Essa 30ª edição conta ainda com a Mostra Ave Lola, que chega à sexta edição, reunindo espetáculos, leituras dramáticas, debates e oficinas. Entre as encenações está Cão Vadio. O título faz menção ao território que recebe personagens expatriados, sem lugar no mundo. Nessa montagem, dirigida por Ana Rosa Tezza, à frente do grupo, há tributo ao teatro e à literatura através da configuração especial (os camarins cenográficos localizados nas extremidades do palco), da valorização de uma estrutura narrativa e de referências assumidas (a peças como Hamlet, de William Shakespeare, e a livros como Cem Anos de Solidão e A Triste e Incrível História de Candida Erendira e sua Avó Desalmada, ambos de Gabriel García Marquez). Personagens como Aureliano e Erendira saltam das páginas dos livros para o palco. No jogo de metalinguagem proposto na dramaturgia, também a cargo de Ana Rosa Tezza, os integrantes do elenco dessa montagem fazem atores que interpretam personagens durante o período de ensaio de um espetáculo. Trata-se, portanto, da apresentação de uma encenação em processo, inacabada, característica que aparece refletida nos figurinos pela metade. As engrenagens teatrais são intencionalmente expostas nas cenas em que os intérpretes se descolam dos personagens e assumem as identidades de atores de uma montagem em estágio de preparação e na assumida estilização que se manifesta nas máscaras bem evidenciadas e nos adereços (bonecos, valendo destacar o do ancião). Essa evidenciação do teatral reforça, ao invés de dissolver, o encanto lúdico de uma arte marcadamente artesanal como o teatro.

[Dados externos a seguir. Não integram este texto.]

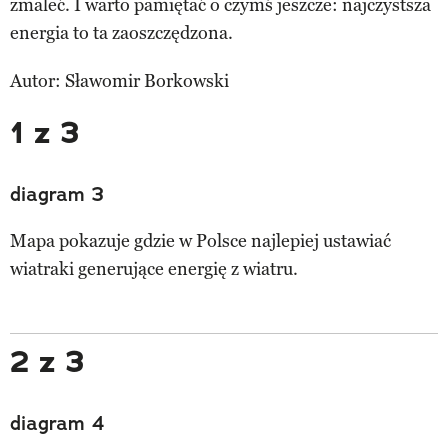
zmaleć. I warto pamiętać o czymś jeszcze: najczystsza
energia to ta zaoszczędzona.
Autor: Sławomir Borkowski
1 z 3
diagram 3
Mapa pokazuje gdzie w Polsce najlepiej ustawiać
wiatraki generujące energię z wiatru.
2 z 3
diagram 4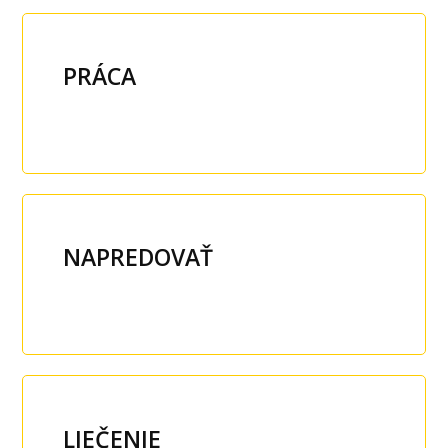
PRÁCA
NAPREDOVAŤ
LIEČENIE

Outro trabalho instigante inserido na programação paralela do festival é Derrota, resultado da parceria entre o coletivo Projeto Gompa e a Cia. Incomodete, apresentado no teatro da Biblioteca Pública do Paraná. Sob a direção de Camila Bauer, a atriz Liane Venturella realiza breve experimento a partir do texto de Dimitris Dimitriádis. A estrutura intencionalmente repetitiva do texto, a reduzida movimentação da atriz e fala também propositalmente destituída de inflexões variadas exercem efeito hipnótico sobre o espectador, tragado para dentro do trabalho por uma via sensorial. Ainda fora da Mostra Oficial há diversas iniciativas reunidas na palavra Interlocuções: oficinas, palestras, debates e lançamentos de livros – entre eles, Tempos de Viver e de Contar, publicação comemorativa dos 40 anos do Grupo Galpão.
A tradicional Mostra Oficial ganhou o nome de Lucia Camargo, uma justa homenagem à ex-curadora do festival que morreu em 2020. Parte dos espetáculos diz diretamente respeito à história do festival, na medida em que foram apresentados com sucesso em edições anteriores. São os casos de Conselho de Classe, montagem da Cia. dos Atores para a peça de Jô Bilac, O Casamento, trabalho da Cia. os Fodidos Privilegiados a partir do folhetim de Nelson Rodrigues, Parlapatões Revistam Angeli, do grupo Os Parlapatões, e Till, a Saga de um Herói Torto, texto de Luís Alberto de Abreu, encenação do Grupo Galpão. Também lembrando os 30 anos do Festival de Curitiba, a exposição de fotos de espetáculos do acervo de Lenise Pinheiro, parte delas exposta no Museu Oscar Niemeyer, que acompanhou o evento desde o início como fotógrafa do jornal Folha de S.Paulo.